=== Section Start ===

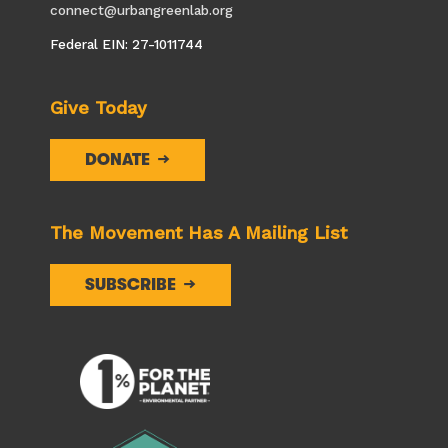
connect@urbangreenlab.org
Federal EIN: 27-1011744
Give Today
DONATE
The Movement Has A Mailing List
SUBSCRIBE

=== Section End ===

#### WHAT YOU NEED TO DO:
Can you reproduce the text from every item above line for line, without changing a word and without the pictures?

#### OUTPUT FOR THIS EXERCISE:
connect@urbangreenlab.org
Federal EIN: 27-1011744
Give Today
DONATE
The Movement Has A Mailing List
SUBSCRIBE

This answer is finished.